— Paul Otchakovsky-Laurens

MONTEVIDEO

09 octobre 2016, 09h50 par Paul Fournel

1- Nous arrivons à Montevideo un samedi vers midi. Je trouve que le plus grand charme immédiat de la ville est son calme. Je m’attendais à un tumulte sud-américain et je me retrouve dans une paix provinciale. Lorsque je sors pour faire un tour dans la vieille ville vers 17h et que je constate que toutes les boutiques sont fermées, rideau de fer rouillé baissé, je trouve la ville trop calme, trop trop calme. Le dimanche matin, quand le décalage horaire me précipite dehors pour un café et que tout dort encore, je la trouve franchement fantôme. Il faudra attendre midi pour voir trottiner les premiers joggeurs sur les ramblas. « On s’y fait, soutiennent les montévidéens en bâillant. »

2- Le luxe immobilier de la ville n’est pas concentré dans un quartier, les riches ne se mettent pas en rond, ils s’étirent tout le long des quelques vingt kilomètres du front de mer – la rambla. C’est un festival de bâtiments luxueux sans harmonie ni unité qui déroulent leurs interminables balcons et terrasses, ouverts au vent du Sud qui balaie le rio de la Plata.

NB : dans cette moitié-ci du monde, le vent du Sud est le vent froid.

3- L’eau de l’estuaire change au fil des heures, tantôt bleue quand le ciel est complice, tantôt brune quand la marée s’en mêle et brasse les fonds, tantôt grise quand les nuages s’en viennent d’Argentine. Elle est à perte de vue et de vraies vagues de mer battent les plages.

4- Sur le buffet du petit-déjeuner, Valérie qui est du voyage, trouve à profusion le « dulce de leche », ce lait au caramel qui est sa madeleine d’enfance et qui sera le thème de tout notre séjour : caché dans les gâteaux, offert avec les salades de fruits, niché dans les chocolats, étalé sur les « panqueques ». Pas encore sur la viande.

5- Le premier stage d’écriture que nous animons se tient dans un bocal posé dans le jardin du musée d’art moderne – un bar transparent. Nous renouvelons les exploits de Georges Simenon et Jacques Jouet qui écrivirent en vitrine, au vu et au su des passants. Nos stagiaires n’en prennent pas ombrage, ils ont le nez dans le cahier et à peine le temps de machouiller le capuchon de leur stylo (cadeau de l’organisation). Les passants regardent, amusés ou médusés, au choix, ces drôles de poissons à plumes.

DONNÉES BRUTES:
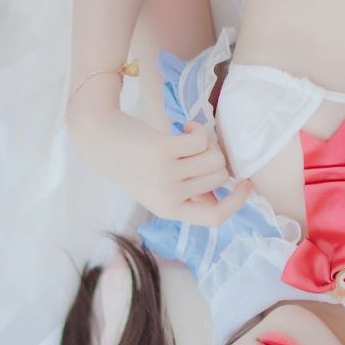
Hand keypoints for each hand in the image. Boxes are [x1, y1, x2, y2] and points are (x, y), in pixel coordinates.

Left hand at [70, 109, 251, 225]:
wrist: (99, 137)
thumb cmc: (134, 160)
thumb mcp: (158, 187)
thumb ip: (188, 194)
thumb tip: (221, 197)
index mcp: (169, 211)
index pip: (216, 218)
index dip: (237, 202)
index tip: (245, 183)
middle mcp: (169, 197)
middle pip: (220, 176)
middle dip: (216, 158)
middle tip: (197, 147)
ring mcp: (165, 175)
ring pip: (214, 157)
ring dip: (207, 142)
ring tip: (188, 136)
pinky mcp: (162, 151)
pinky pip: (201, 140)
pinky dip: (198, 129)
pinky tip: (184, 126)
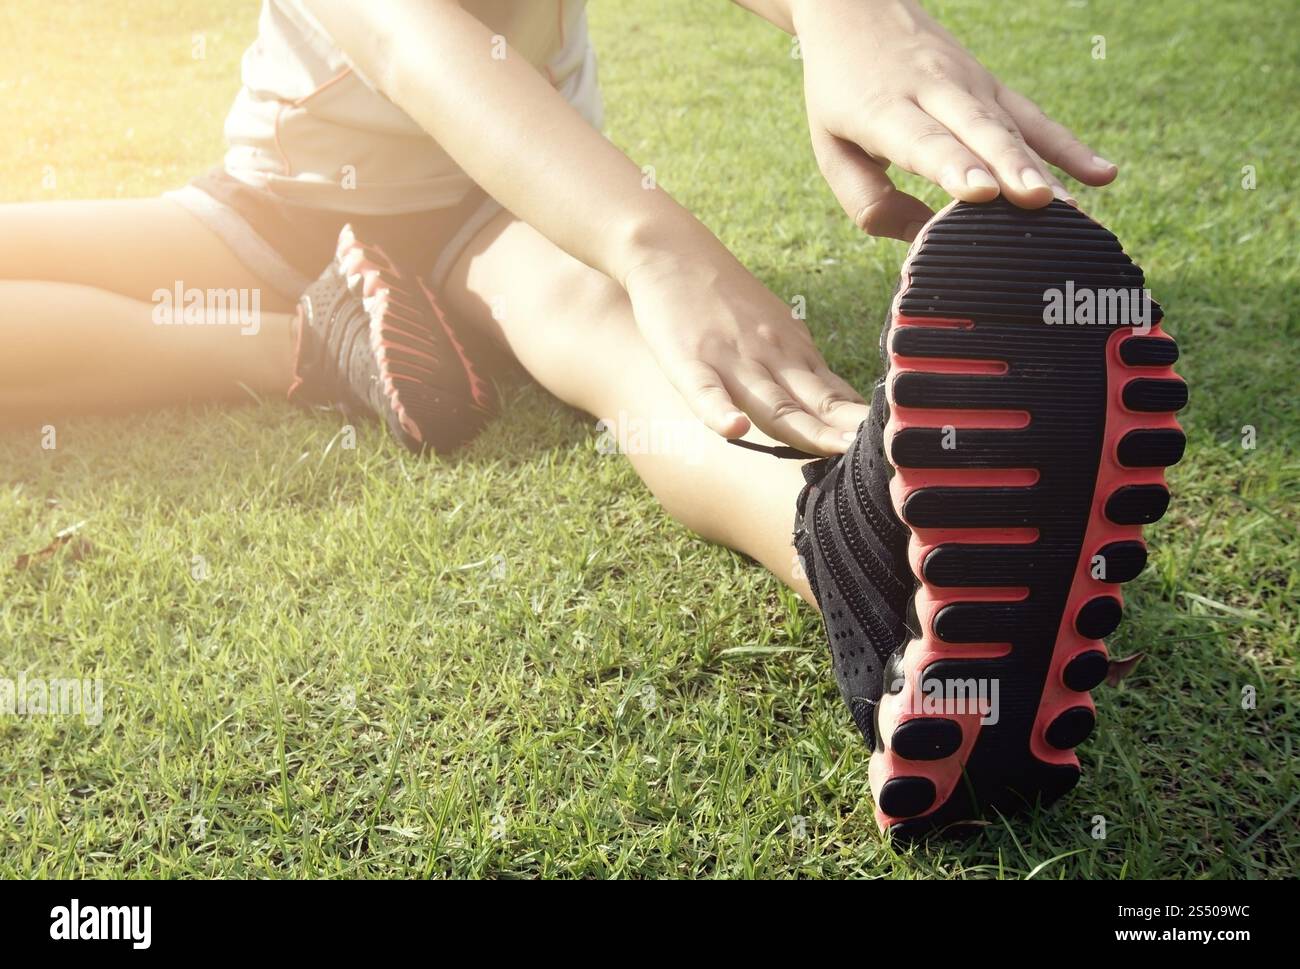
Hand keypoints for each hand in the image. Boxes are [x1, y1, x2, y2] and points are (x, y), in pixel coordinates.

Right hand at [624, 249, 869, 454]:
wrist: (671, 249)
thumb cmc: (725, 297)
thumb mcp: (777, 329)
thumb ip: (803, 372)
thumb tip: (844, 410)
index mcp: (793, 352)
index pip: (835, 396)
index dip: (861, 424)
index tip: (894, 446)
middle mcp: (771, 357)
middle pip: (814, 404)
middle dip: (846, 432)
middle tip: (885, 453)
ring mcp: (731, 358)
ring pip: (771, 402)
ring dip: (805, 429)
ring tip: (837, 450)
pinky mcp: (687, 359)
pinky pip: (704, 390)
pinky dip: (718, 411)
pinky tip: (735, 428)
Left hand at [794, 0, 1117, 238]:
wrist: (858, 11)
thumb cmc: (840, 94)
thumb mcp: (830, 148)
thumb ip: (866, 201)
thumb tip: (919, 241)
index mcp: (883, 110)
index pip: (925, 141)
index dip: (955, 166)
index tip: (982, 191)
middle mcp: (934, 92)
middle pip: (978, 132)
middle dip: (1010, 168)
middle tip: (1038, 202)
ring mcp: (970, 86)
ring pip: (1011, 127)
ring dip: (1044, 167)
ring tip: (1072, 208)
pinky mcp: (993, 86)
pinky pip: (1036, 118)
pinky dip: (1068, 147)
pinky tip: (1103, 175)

* * *

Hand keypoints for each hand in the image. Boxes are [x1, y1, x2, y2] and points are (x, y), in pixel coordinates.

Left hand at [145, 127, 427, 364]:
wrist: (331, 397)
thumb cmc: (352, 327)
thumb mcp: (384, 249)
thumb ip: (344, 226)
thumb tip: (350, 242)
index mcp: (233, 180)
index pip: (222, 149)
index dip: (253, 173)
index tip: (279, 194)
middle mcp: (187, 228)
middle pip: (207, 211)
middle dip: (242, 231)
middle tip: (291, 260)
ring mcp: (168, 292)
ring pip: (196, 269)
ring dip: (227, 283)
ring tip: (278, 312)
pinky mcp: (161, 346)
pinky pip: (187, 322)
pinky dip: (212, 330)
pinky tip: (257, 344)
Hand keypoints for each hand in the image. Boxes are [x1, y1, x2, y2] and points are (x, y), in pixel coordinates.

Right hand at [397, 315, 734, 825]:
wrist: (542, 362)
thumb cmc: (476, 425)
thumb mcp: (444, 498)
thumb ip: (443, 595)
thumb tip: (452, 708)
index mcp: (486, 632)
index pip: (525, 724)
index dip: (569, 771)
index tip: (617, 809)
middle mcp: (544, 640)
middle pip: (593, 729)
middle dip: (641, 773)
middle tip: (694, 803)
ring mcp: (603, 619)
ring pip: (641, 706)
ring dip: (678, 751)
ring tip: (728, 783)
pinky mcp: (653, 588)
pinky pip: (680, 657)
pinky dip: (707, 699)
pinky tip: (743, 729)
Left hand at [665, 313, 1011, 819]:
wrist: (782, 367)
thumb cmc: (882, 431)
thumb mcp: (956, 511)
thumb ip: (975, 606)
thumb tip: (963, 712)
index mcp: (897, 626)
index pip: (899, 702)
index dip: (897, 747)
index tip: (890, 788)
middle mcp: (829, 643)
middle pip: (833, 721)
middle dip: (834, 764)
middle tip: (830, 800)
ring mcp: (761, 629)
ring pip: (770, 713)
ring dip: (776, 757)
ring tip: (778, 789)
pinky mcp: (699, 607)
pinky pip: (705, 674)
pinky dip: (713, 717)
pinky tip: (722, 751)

==

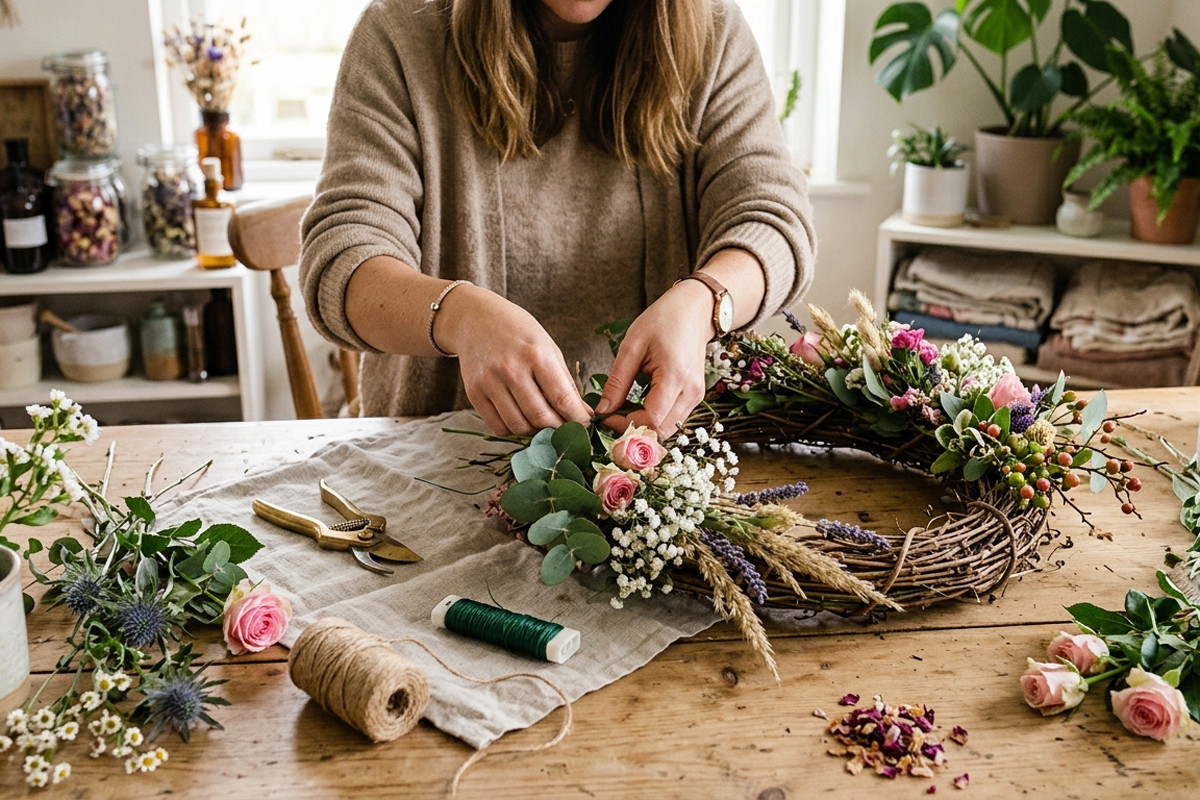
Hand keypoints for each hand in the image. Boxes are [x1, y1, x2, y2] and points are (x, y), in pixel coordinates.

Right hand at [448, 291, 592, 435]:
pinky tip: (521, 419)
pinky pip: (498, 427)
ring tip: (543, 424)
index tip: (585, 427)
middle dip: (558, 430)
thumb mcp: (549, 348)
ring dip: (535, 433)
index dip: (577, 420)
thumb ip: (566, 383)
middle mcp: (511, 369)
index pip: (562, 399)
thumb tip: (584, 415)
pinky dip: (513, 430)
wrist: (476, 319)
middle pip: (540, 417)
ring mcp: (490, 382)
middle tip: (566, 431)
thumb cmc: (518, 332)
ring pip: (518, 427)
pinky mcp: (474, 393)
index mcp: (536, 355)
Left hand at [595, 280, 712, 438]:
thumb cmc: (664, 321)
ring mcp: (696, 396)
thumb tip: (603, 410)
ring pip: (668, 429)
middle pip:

SÉRIE DE TÂCHES:
A) Dans le récit sur Montevideo, de quelle couleur est l'eau de l'estuaire quand la marée brasse les fonds ?
B) Continuez, s'il vous plaît, le récit du séjour à Montevideo à partir de sa dernière phrase.

RÉPONSES NUMÉROTÉES:
A) Brune.

B)
6- Les librairies locales qu’on installe volontiers dans les vieilles demeures luxueuses qu’ont quittées les grandes familles, ont pour particularité d’avoir entre six et neuf mètres de hauteur sous plafond. Comme les livres montent jusqu’au sommet, il faudrait inventer la libraire aux longs bras. En lieu et place, on trouve des échelles roulantes, ou plus exactement des plateformes roulantes qui ressemblent à des chaires de prédication. Le lecteur peut y accompagner le libraire pour affiner son choix jusque dans les grandes hauteurs. La tentation est grande d’y lire à forte voix.

7- Le centre culturel espagnol où se déroulent les manifestations du festival international de littérature, dispose de salles dans lesquelles se tiennent les débats et d’un vaste atrium où se tiennent les ébats. Le public est nombreux, il est jeune mais pas que, attentif mais pas que, composé également de garçons et de filles. C’est au tour d’un jeune poète argentin (que nous retrouverons plus tard et ailleurs) qui scande ses textes comme un rappeur, puis c’est au tour d’une jeune poétesse uruguayenne qui, avant de se lancer dans sa lecture, se met un casque sur les oreilles. Qu’écoute-t-elle en lisant ? Du rock pour la mettre en train ? Du Schubert pour apaiser son trac ? Borges lisant lui-même ses poèmes pour lui donner confiance ?

8- Pendant la lecture, au milieu de la volée d’escaliers, visiblement peu intéressé par ce qui suit son cours, je repère un homme assez âgé, en costume sombre, chemise blanche et cravate bordeaux qui détonne. Qui peut-il bien être ? Le responsable de la sécurité ? Un agent du Ministère ? Un financier bienfaiteur ? Le père compassé d’un artiste en blue-jeans ? Et pourquoi se tord-il ainsi les mains et les poignets ? Pourquoi ne cesse-t-il de passer discrètement d’une jambe sur l’autre ?

 

9- Trois jeunes gens qui regardent et écoutent la lecture sacrifient au rite du maté. Un des garçons porte sous le bras le thermos. Il verse de l’eau chaude dans la calebasse que tend le second. Celui-ci aspire une gorgée avec la pipette métallique puis fait passer la calebasse au décor argenté à la fille qui se tient entre eux. Tout cela sans un mot, sans un bruit, selon un rituel visiblement établi et immuable. « Les uruguayens naissent avec un thermos sous le bras, m’assurera-t-on. » et moi, je me récite le Roi de la Pampa, premier sonnet des cent mille milliards de poèmes de Queneau : « Quand on boit du maté on devient argentin »… et je me dis qu’« Uruguayen » ne ferait pas le compte.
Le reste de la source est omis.